田中秀雄『朝鮮で聖者と呼ばれた日本人』重松髜修物語

2010年4月28日水曜日

朝鮮農村物語 我が足跡 貫通銃創 11

公医は傷の消毒が済むと、また薬をつけたガーゼを傷口からグングン押し込んで、その上を固く固く包帯して、
「これで出血が止まってくれればよいが、もし止まらなければそれこそ大変です。」と進さんに言った。

 ここで三十分位治療を受けて、再び私は担架に乗せられ診療室を出ようとしたその時、今まで堅く閉まっていた隣室の襖が不意に一尺ばかりスーッッと引き開けられた。それが全く不意であったので、人々は電気にうたれたように緊張して、皆一斉に襖の開いた隣室に視線を注いだ。

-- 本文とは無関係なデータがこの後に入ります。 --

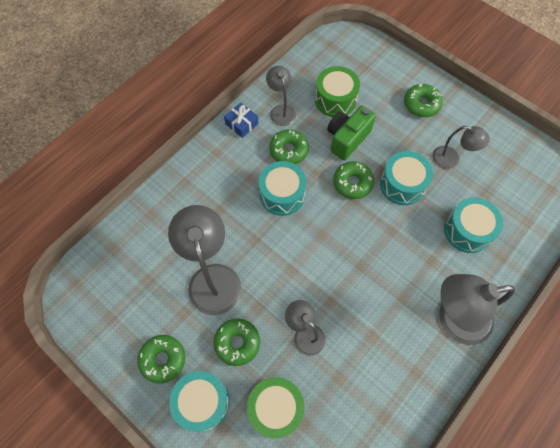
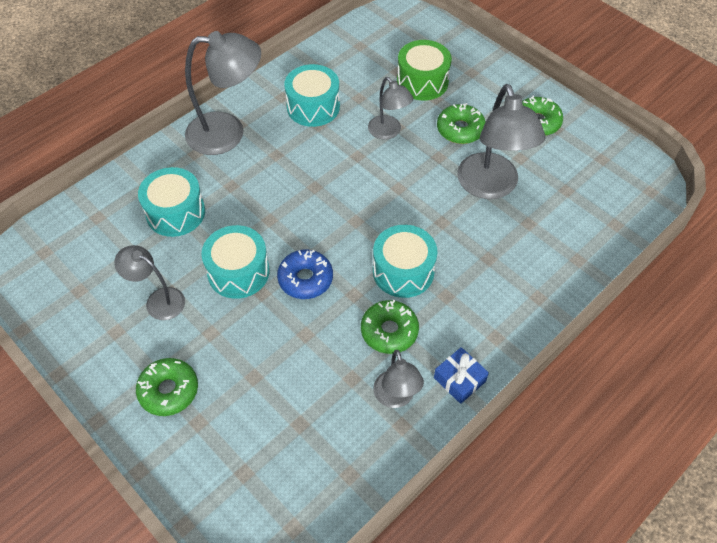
camera: 175 degrees left, 10 degrees down
(202, 402) = (492, 90): turquoise drum -> turquoise drum (313, 107)
(335, 100) = (305, 410): green drum -> none
(347, 139) = (300, 342): green camera -> none
(352, 183) = (305, 279): green donut -> blue donut

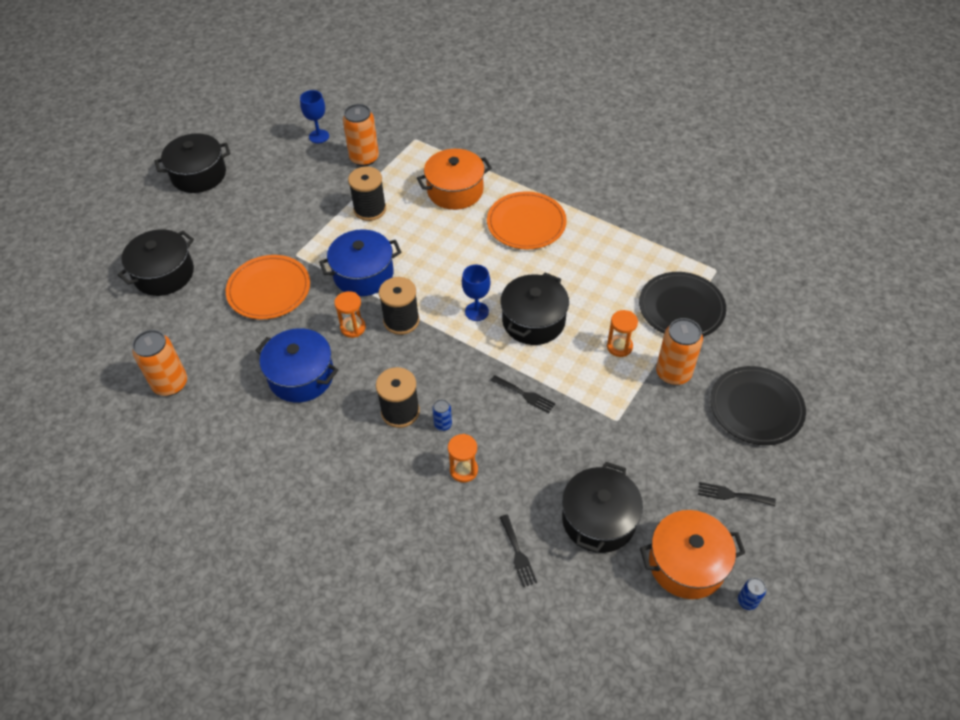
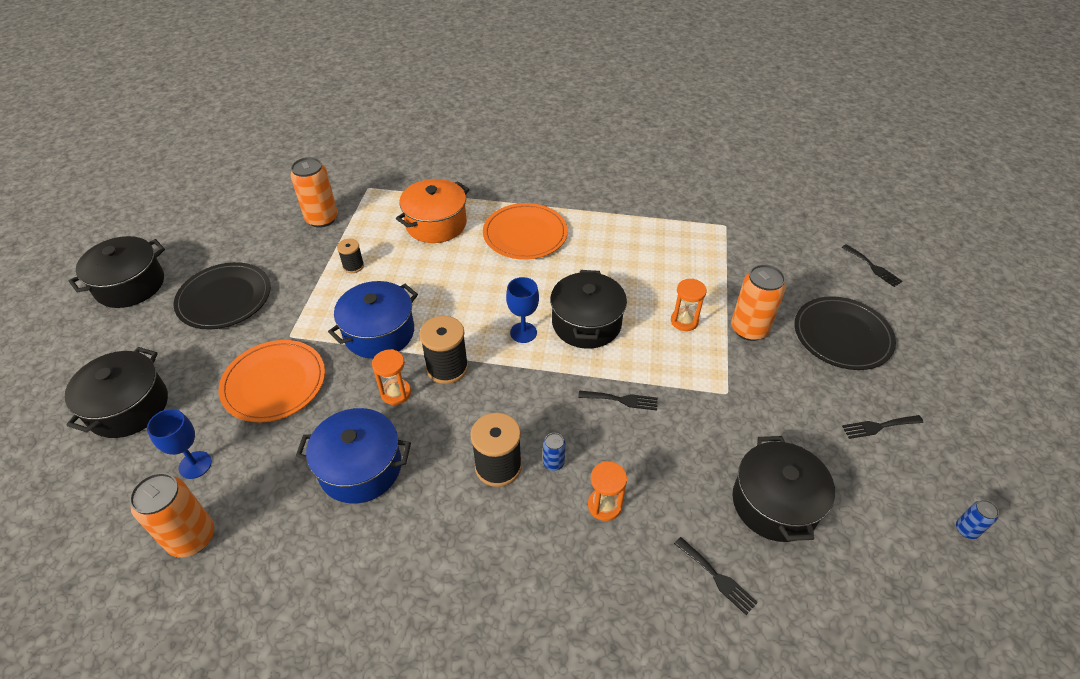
camera: 25 degrees left, 5 degrees down
(319, 136) = (260, 211): blue goblet -> blue goblet (195, 465)
(370, 209) = (353, 266): black spool -> black spool, size x0.57
(681, 308) = (717, 267): black plate -> black plate (224, 298)
(686, 563) = (886, 514): orange pot -> none
(835, 355) = (873, 267): none -> black fork

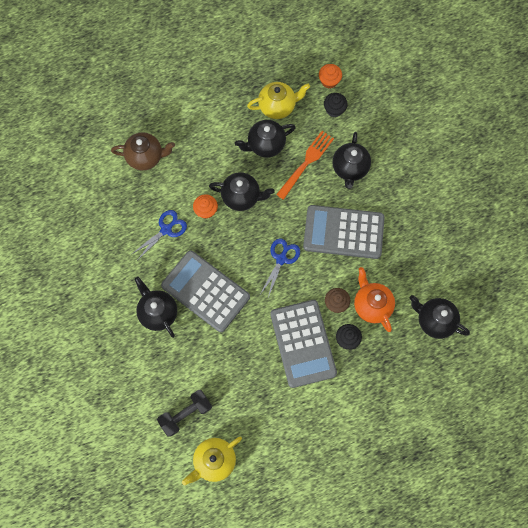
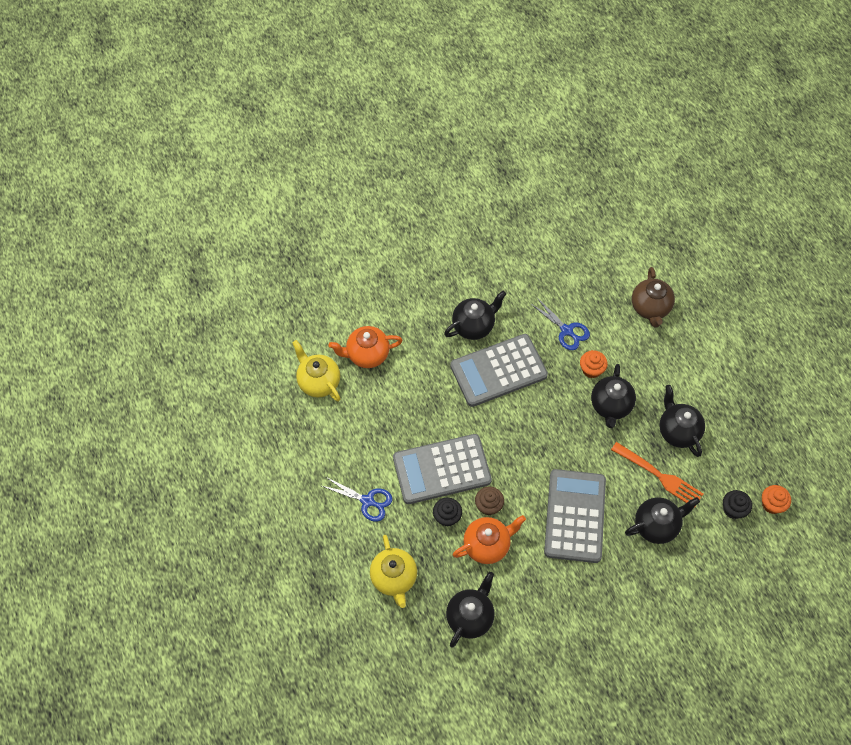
camera: 90 degrees right, 10 degrees down
(185, 414) = (367, 354): black dumbbell -> orange teapot
(205, 291) = (498, 371): grey calculator -> grey calculator turned 150 degrees counterclockwise
(277, 107) = (729, 444): yellow teapot -> yellow teapot (394, 578)
(281, 259) = (538, 447): blue scissors -> blue scissors (367, 501)
(350, 168) = (656, 525): black teapot -> black teapot turned 150 degrees clockwise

 私も担架に乗せられたまま思わず襖の開いた方を注目すると、其処には頭に包帯した一人の老人が座って此方を向いて何者かを探し求めていた。そして担架の私に目を注いで、二人の視線がハタと合ったとき、私は実に、実に大きなショックを受けた・・・。それが前夜以来、私が心配して探し回っていた天道教信者である組合員の崔さんであったのだ。私は全く夢中で、
「おお 崔さん!」と叫んだ。
「アイゴー、理事さん!」と崔さんも肺肝から声を絞って私を呼んだ。

 天道教信徒の崔さんは、とうとう私に巡り会わないで、この運動に参加して、遂に負傷してしまった。それが赴任以来最も親しくしていた組合員の崔さんであっただけに、私の驚きと悲しみとは一入であった。そして今ここで図らずも傷ついた二人が互いに巡り会って深い感慨に打たれたことは、まことに不思議な因縁といわねばならなかった。